The challenge: we live in an age of what philosopher Charles Taylor calls “exclusive humanism,” the view that we humans can solve whatever problems we have without need of God. And we’ve all seen this. We’ve been to fundraisers for every social issue under the sun and read daily about new technologies or companies that will make us live longer, happier, and healthier. It feels like our culture has said that God is unnecessary for our public life.
But as I take a look at even myself in the last week, the times I lost patience with my kids or was short with a co-worker, I haven’t even lived up to my own standards. I am bent. I am often overwhelmed, and filled with anxiety. I can’t even fix myself! I need God.
I need a community that can help me to find and serve God in my working life. That is what I hope Denver Institute for Faith & Work will become.
When I think of the future, I’m filled with hope and gratitude.
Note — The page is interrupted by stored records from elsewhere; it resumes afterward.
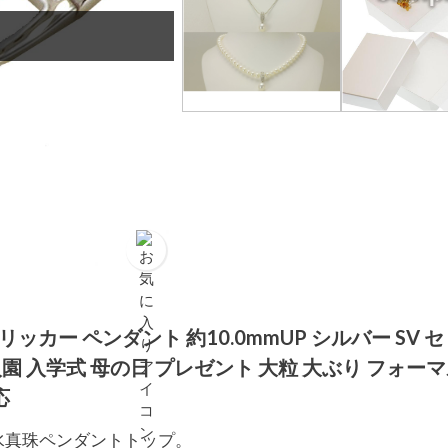
ッカー ペンダント 約10.0mmUP シルバー SV 
入園 入学式 母の日 プレゼント 大粒 大ぶり フォーマ
応
水真珠ペンダントトップ。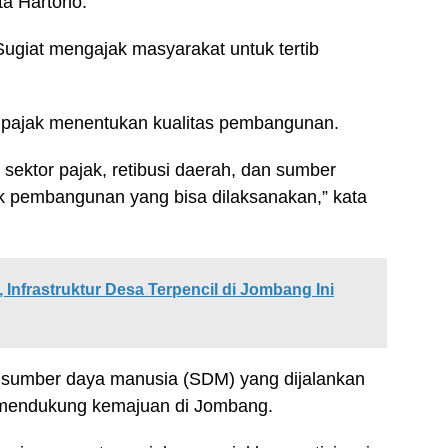
ta Hartono.
Sugiat mengajak masyarakat untuk tertib
r pajak menentukan kualitas pembangunan.
 sektor pajak, retibusi daerah, dan sumber
k pembangunan yang bisa dilaksanakan,” kata
Infrastruktur Desa Terpencil di Jombang Ini
sumber daya manusia (SDM) yang dijalankan
r mendukung kemajuan di Jombang.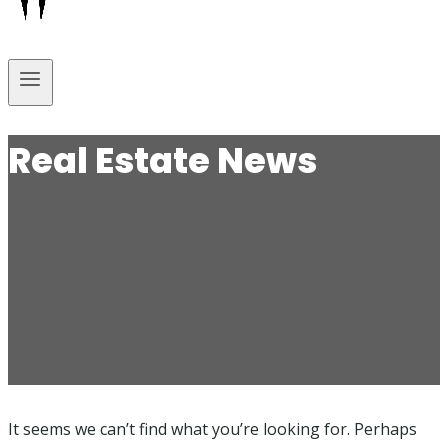
Real Estate News
It seems we can’t find what you’re looking for. Perhaps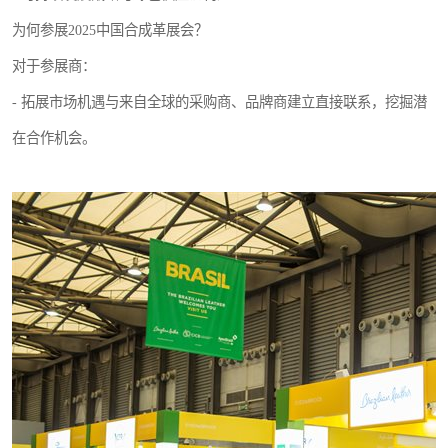
为何参展2025中国合成革展会？
对于参展商：
- 拓展市场机遇与来自全球的采购商、品牌商建立直接联系，挖掘潜
在合作机会。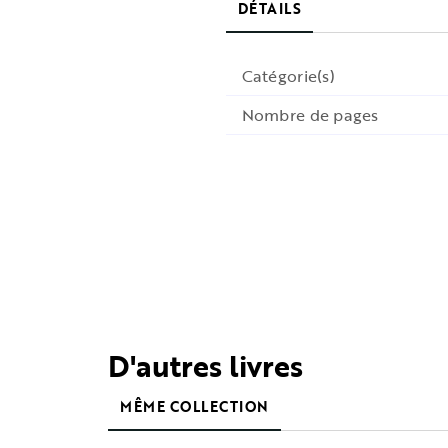
DÉTAILS
Catégorie(s)
Nombre de pages
D'autres livres
MÊME COLLECTION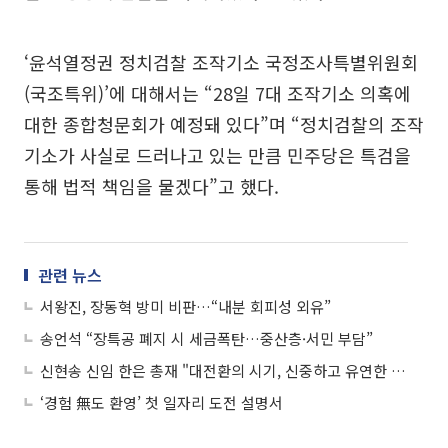
‘윤석열정권 정치검찰 조작기소 국정조사특별위원회
(국조특위)’에 대해서는 “28일 7대 조작기소 의혹에
대한 종합청문회가 예정돼 있다”며 “정치검찰의 조작
기소가 사실로 드러나고 있는 만큼 민주당은 특검을
통해 법적 책임을 물겠다”고 했다.
관련 뉴스
서왕진, 장동혁 방미 비판…“내분 회피성 외유”
송언석 “장특공 폐지 시 세금폭탄…중산층·서민 부담”
신현송 신임 한은 총재 "대전환의 시기, 신중하고 유연한 통화정책 운영"
‘경험 無도 환영’ 첫 일자리 도전 설명서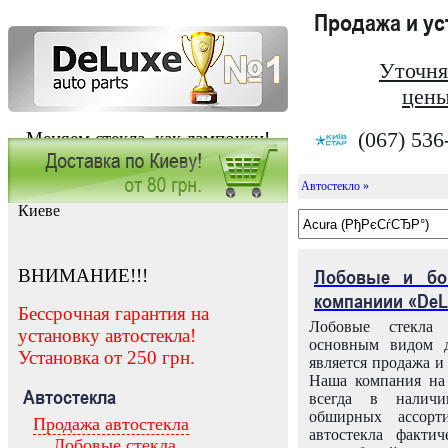
Продажа и у
Уточня
цены
(067) 536
Меняем стекла, как лампочки!
Автостекло »
Заказать установку автостекла в
Киеве
ВНИМАНИЕ!!!
Лобовые и бо
компаниии «DeL
Бессрочная гарантия на
Лобовые стекла
установку автостекла!
основным видом д
Установка от 250 грн.
является продажа и 
Наша компания на 
Автостекла
всегда в налич
обширных ассорт
Продажа автостекла
автостекла факти
Лобовые стекла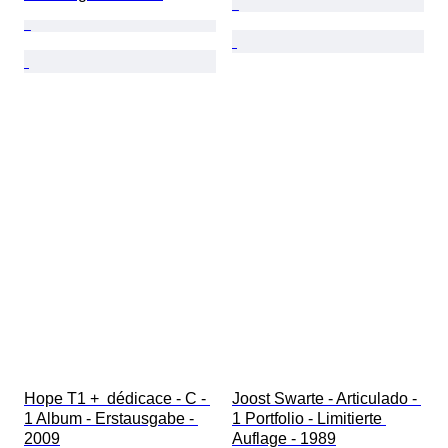
Hope T1 +  dédicace - C - 
Joost Swarte - Articulado - 
1 Album - Erstausgabe - 
1 Portfolio - Limitierte 
2009
Auflage - 1989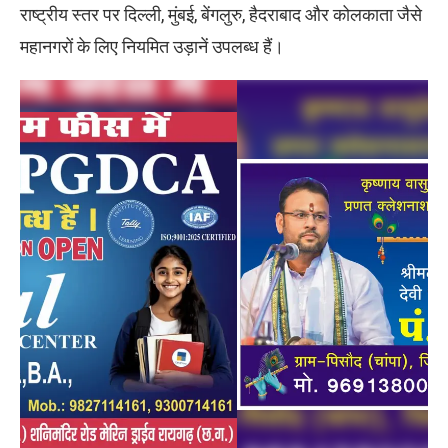
राष्ट्रीय स्तर पर दिल्ली, मुंबई, बेंगलुरु, हैदराबाद और कोलकाता जैसे
महानगरों के लिए नियमित उड़ानें उपलब्ध हैं।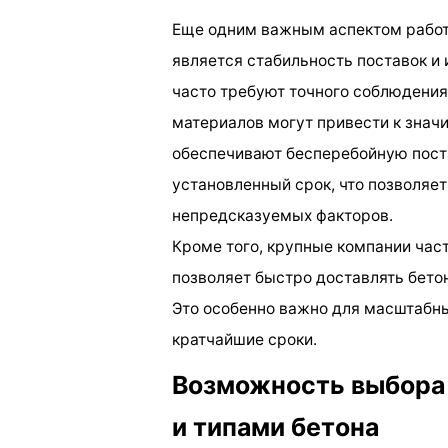
Еще одним важным аспектом рабо
является стабильность поставок и
часто требуют точного соблюдения
материалов могут привести к зна
обеспечивают бесперебойную поста
установленный срок, что позволяе
непредсказуемых факторов.
Кроме того, крупные компании час
позволяет быстро доставлять бетон
Это особенно важно для масштабны
кратчайшие сроки.
Возможность выбора
и типами бетона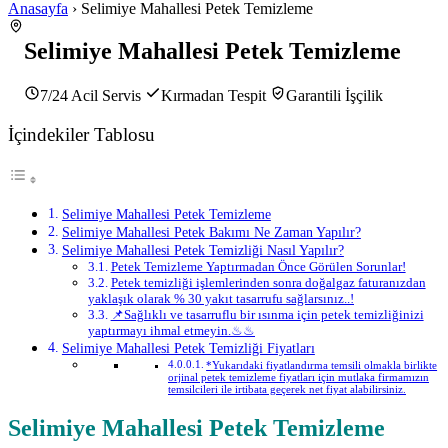
Anasayfa
› Selimiye Mahallesi Petek Temizleme
Selimiye Mahallesi Petek Temizleme
7/24 Acil Servis
Kırmadan Tespit
Garantili İşçilik
İçindekiler Tablosu
Selimiye Mahallesi Petek Temizleme
Selimiye Mahallesi Petek Bakımı Ne Zaman Yapılır?
Selimiye Mahallesi Petek Temizliği Nasıl Yapılır?
Petek Temizleme Yaptırmadan Önce Görülen Sorunlar!
Petek temizliği işlemlerinden sonra doğalgaz faturanızdan
yaklaşık olarak % 30 yakıt tasarrufu sağlarsınız..!
📌Sağlıklı ve tasarruflu bir ısınma için petek temizliğinizi
yaptırmayı ihmal etmeyin.♨♨
Selimiye Mahallesi Petek Temizliği Fiyatları
*Yukarıdaki fiyatlandırma temsili olmakla birlikte
orjinal petek temizleme fiyatları için mutlaka firmamızın
temsilcileri ile irtibata geçerek net fiyat alabilirsiniz.
Selimiye Mahallesi Petek Temizleme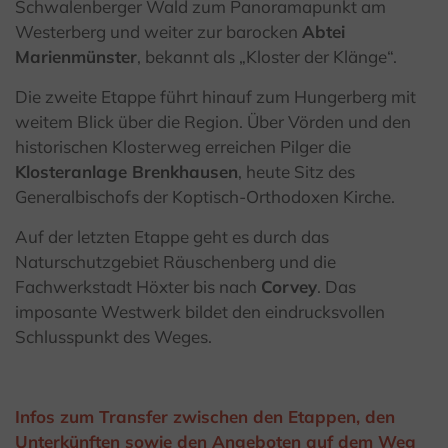
Schwalenberger Wald zum Panoramapunkt am
Westerberg und weiter zur barocken
Abtei
Marienmünster
, bekannt als „Kloster der Klänge“.
Die zweite Etappe führt hinauf zum Hungerberg mit
weitem Blick über die Region. Über Vörden und den
historischen Klosterweg erreichen Pilger die
Klosteranlage Brenkhausen
, heute Sitz des
Generalbischofs der Koptisch-Orthodoxen Kirche.
Auf der letzten Etappe geht es durch das
Naturschutzgebiet Räuschenberg und die
Fachwerkstadt Höxter bis nach
Corvey
. Das
imposante Westwerk bildet den eindrucksvollen
Schlusspunkt des Weges.
Infos zum Transfer zwischen den Etappen, den
Unterkünften sowie den Angeboten auf dem Weg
We at DIFW can’t solve all of our city’s problems. But because, as the old hymn says, “Our hope is built, on nothing less than Jesus blood and righteousness,” I have a deep hope for what God might do through us in the coming years. And so I dream.
What might it look like to build a gathering of business leaders in Colorado committed to a deep walk with Christ, strong theological thinking about wealth creation and business practices, and to serving the key social needs of our state? What might it look like to leverage the power of the internet to equip the global church in the area of faith, work and culture? What might it look like in 10 years, when the 5280 Fellows are leading in industries across Colorado, and do so with the highest of Christian virtues, humility?
I’m grateful you’ve come tonight to join us on the journey. I'm filled with gratitude.